"I don't think we were brave enough with bat and ball..."
This was Virat Kohli's first reaction following that humiliating eight-wicket defeat against New Zealand. As a result, India are now staring at an unexpected early exit from this ongoing ICC T20 World Cup in the United Arab Emirates.
On Sunday night at the Dubai International Stadium, we witnessed one of the worst all-round performances by an Indian team in an ICC event match in recent years. Even against Pakistan last week the batting at least showed some resistance and scored 91 in the last 10 overs to give the bowlers something to bowl at.
However, in this must-win game against the Kiwis, Kohli & Co. were like a rocket without the thrust. From their body language it seemed like they were not mentally there. There was too much tentativeness in the approach.
Was it the fear of failure? Well, it certainly seemed so ever since Kane Williamson asked India to bat first.
In a crunch game like this, when as a team India were expected to be proactive and come hard on the opposition especially after losing the toss, they did exactly the opposite.
Quite inexplicably, the think-tank tried to protect Rohit Sharma from Trent Boult's new ball burst and pushed young Ishan Kishan at the top. Either there was too much of introspection of that Shaheen Shah Afridi spell or the management wanted to use the powerplay better with this move.
At times the format demands experiment and we can give India the benefit of the doubt. However, when the youngster failed in the third over, the experienced pair of Rohit and KL Rahul should have taken control of the situation and tried to steady the ship first.
In the first innings it was not easy to time the ball on that two-paced pitch. Yet, back of their minds the Indian batters were always thinking about that extra 30 odd runs which could have given the cushion to the bowlers to counter the better batting conditions in the second half, as mentioned by Jasprit Bumrah in the post-match presser.
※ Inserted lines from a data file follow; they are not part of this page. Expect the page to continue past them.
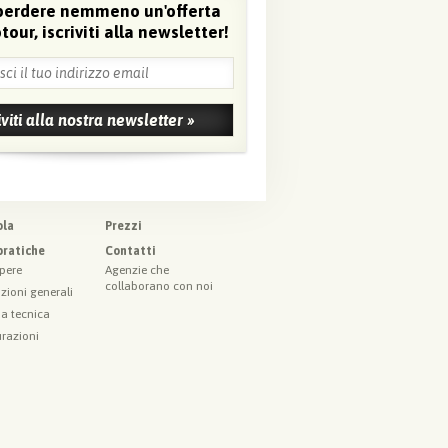
perdere nemmeno un'offerta
tour, iscriviti alla newsletter!
ola
Prezzi
pratiche
Contatti
pere
Agenzie che
collaborano con noi
zioni generali
a tecnica
urazioni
Hence, quite a few top-order batsmen perished while trying to play the "attacking game". And despite all those attempts, India's run-rate never crossed the six runs per over mark, throughout the innings.
Perhaps, that is what happens when you overthink about an aspect, which is not under anyone's control. For India's case, it was the dew factor. It was the fear of the wet ball in the second half which forced the likes of Rohit and Kohli to go for those uncharacteristic shots against Ish Sodhi in the middle-overs, which led to their downfall.
All of a sudden India were tottering at 48 for 4 in the 11th over with all the big boys back in the hut.
Then we all witnessed an intent-less crawl from the middle-order against the likes of Sodhi and Mitchell Santner. There was a clear lack of clarity in shot selections as not a single boundary was hit for 71 balls (between the sixth and the 17th overs). Instead of going down fighting, like the Afghan batters did on the other night, the Men in Blue strategically opted for a slow and painful death.
Fans continued to wait for that slog in the final overs and hoped for a target of around 125-130 runs. Some of the journalists in the press box were even anticipating an over in which Pandya can do an Asif Ali.
But it never happened.
The innings went nowhere and apart from a brief 19-ball 26 by Ravindra Jadeja, there was no spark whatsoever as India finished with a below-par 110 for 7.
Thereafter, the rest was just a mere formality.